Unfortunately, no such function exists, but what does exist is a special-case solver for *Sylvester* equations (*trsyl), which are equations of the form $AX + XB = C$. Furthermore, the *continuous* Lyapunov equation, $AX + AX^H + Q = 0$ is a special case of a Sylvester equation. Thus if we can transform the discrete to a continuous Lyapunov equation, we can then solve it quickly as a Sylvester equation.

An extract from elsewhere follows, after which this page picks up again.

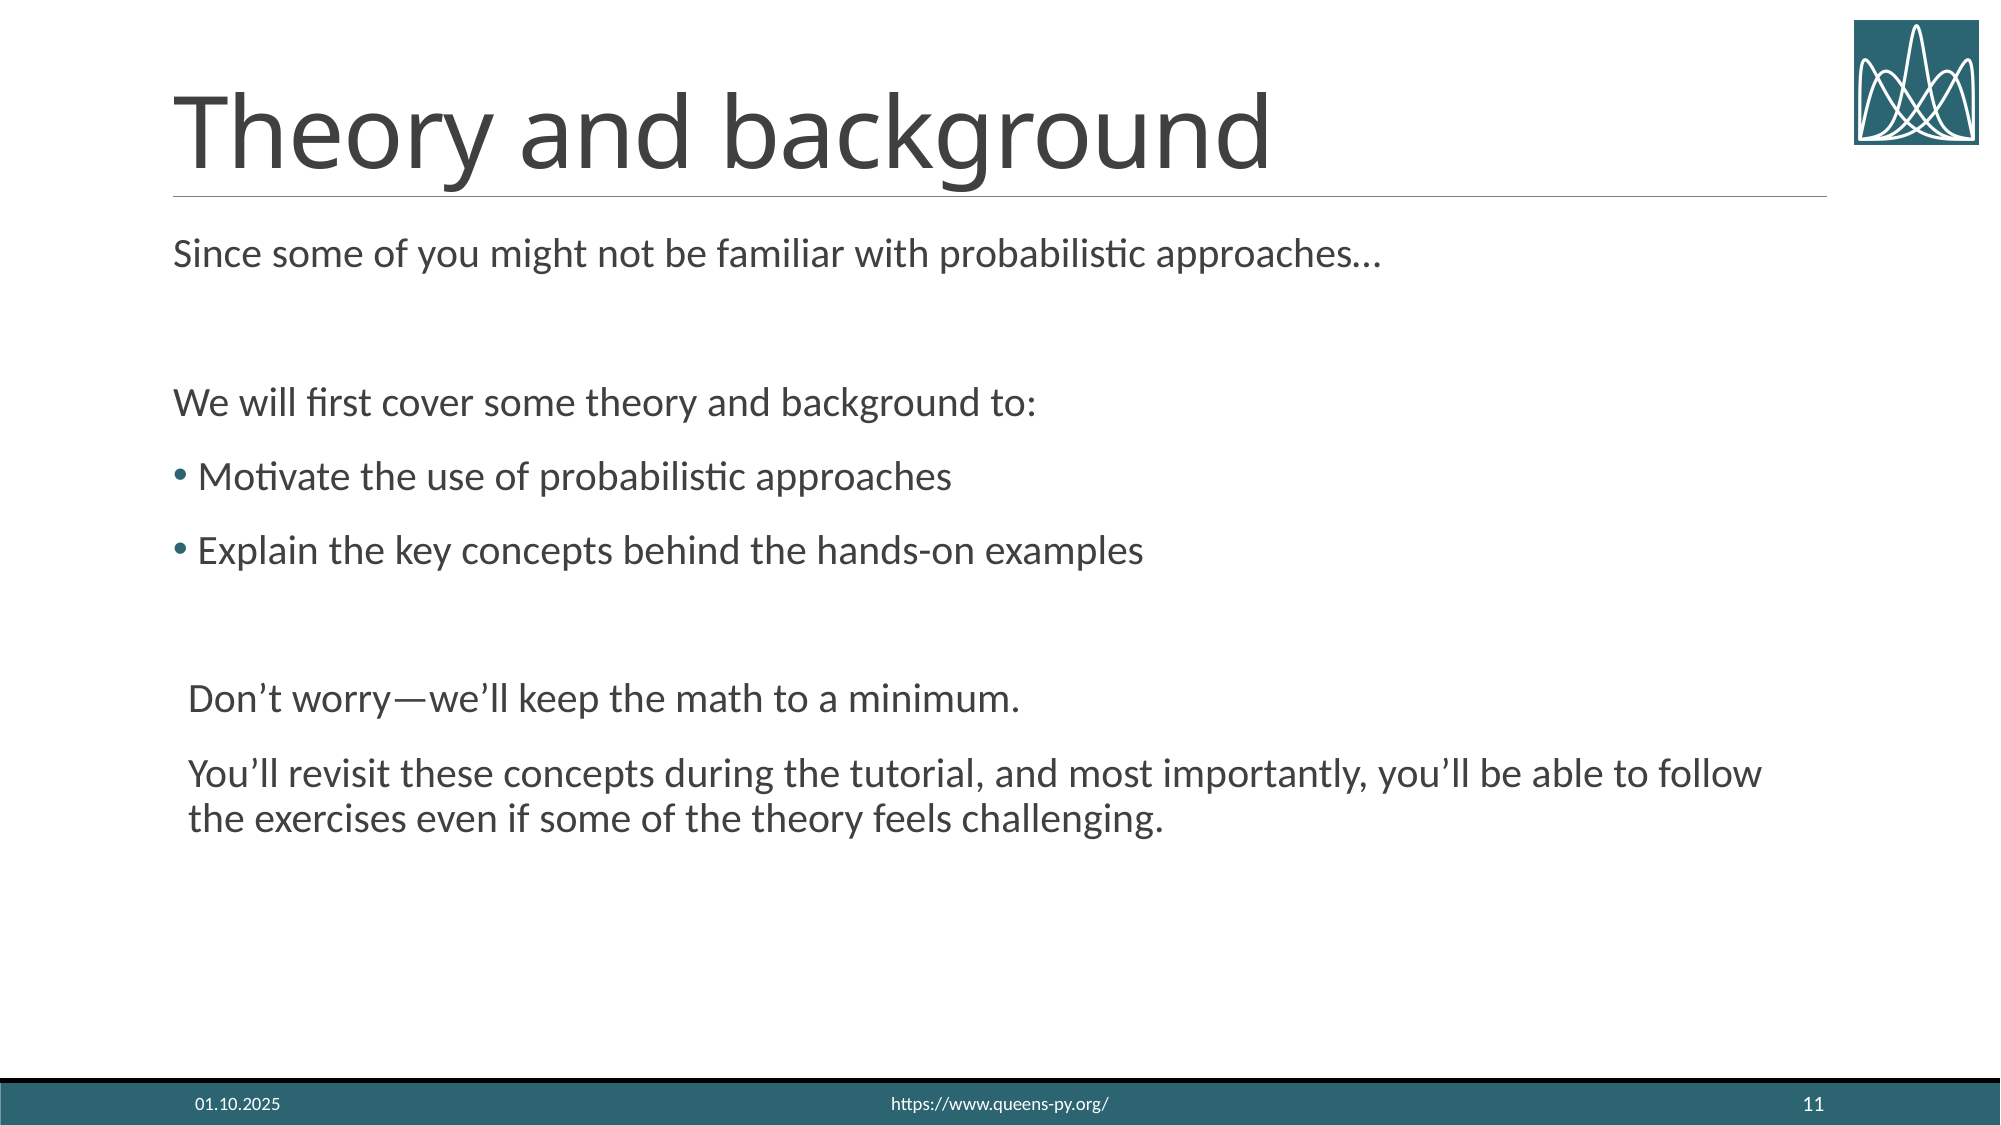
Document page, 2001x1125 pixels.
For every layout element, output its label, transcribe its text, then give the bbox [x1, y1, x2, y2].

The current implementation of the scipy discrete Lyapunov solver does not do that, although their continuous solver `solve_lyapunov`

does call `solve_sylvester`

which calls *trsyl. So, we need to find a transformation from discrete to continuous and directly call `solve_lyapunov`

which will do the heavy lifting for us.

It turns out that there are several transformations that will do it. See Gajic, Z., and M.T.J. Qureshi. 2008. for details. Below I present two bilinear transformations, and show their timings.

```
def bilinear1(A, Q):
A = A.conj().T
n = A.shape[0]
eye = np.eye(n)
B = np.linalg.inv(A - eye).dot(A + eye)
res = linalg.solve_lyapunov(B.conj().T, -Q)
return 0.5*(B - eye).conj().T.dot(res).dot(B - eye)
def bilinear2(A, Q):
A = A.conj().T
n = A.shape[0]
eye = np.eye(n)
AI_inv = np.linalg.inv(A + eye)
B = (A - eye).dot(AI_inv)
C = 2*np.linalg.inv(A.conj().T + eye).dot(Q).dot(AI_inv)
return linalg.solve_lyapunov(B.conj().T, -C)
# Example:
T, Q = state(3)
sol3 = bilinear1(T, Q)
sol4 = bilinear2(T, Q)
assert_allclose(sol1,sol3)
assert_allclose(sol3,sol4)
```

```
# Timings for m=1
T, Q = state(1)
%timeit bilinear1(T, Q)
%timeit bilinear2(T, Q)
```

```
10000 loops, best of 3: 182 µs per loop
10000 loops, best of 3: 193 µs per loop
```

```
# Timings for m=5
T, Q = state(5)
%timeit bilinear1(T, Q)
%timeit bilinear2(T, Q)
```

```
10000 loops, best of 3: 199 µs per loop
1000 loops, best of 3: 216 µs per loop
```

```
# Timings for m=10
T, Q = state(10)
%timeit bilinear1(T, Q)
%timeit bilinear2(T, Q)
```

```
1000 loops, best of 3: 240 µs per loop
1000 loops, best of 3: 271 µs per loop
```

```
# Timings for m=50
T, Q = state(50)
%timeit bilinear1(T, Q)
%timeit bilinear2(T, Q)
```

```
100 loops, best of 3: 2.36 ms per loop
100 loops, best of 3: 2.78 ms per loop
```

Notice that this method does so well we can even try $m=500$.

```
# Timings for m=500
T, Q = state(500)
%timeit bilinear1(T, Q)
%timeit bilinear2(T, Q)
```

```
1 loops, best of 3: 1.55 s per loop
1 loops, best of 3: 1.66 s per loop
```

### Final thoughts

The first thing to notice is *how much better* the bilinear transformations do as $m$ grows large. They are able to take advantage of the special formulation of the problem so as to avoid many calculations that a generic inverse (or linear solver) would have to do. Second, though, for small $m$, the original analytic solutions are actually better.

I have submitted a pull request to Scipy to augment the `solve_discrete_lyapunov`

for large $m$ ($m >= 10$) using the second bilinear transformation to solve it as a Sylvester equation.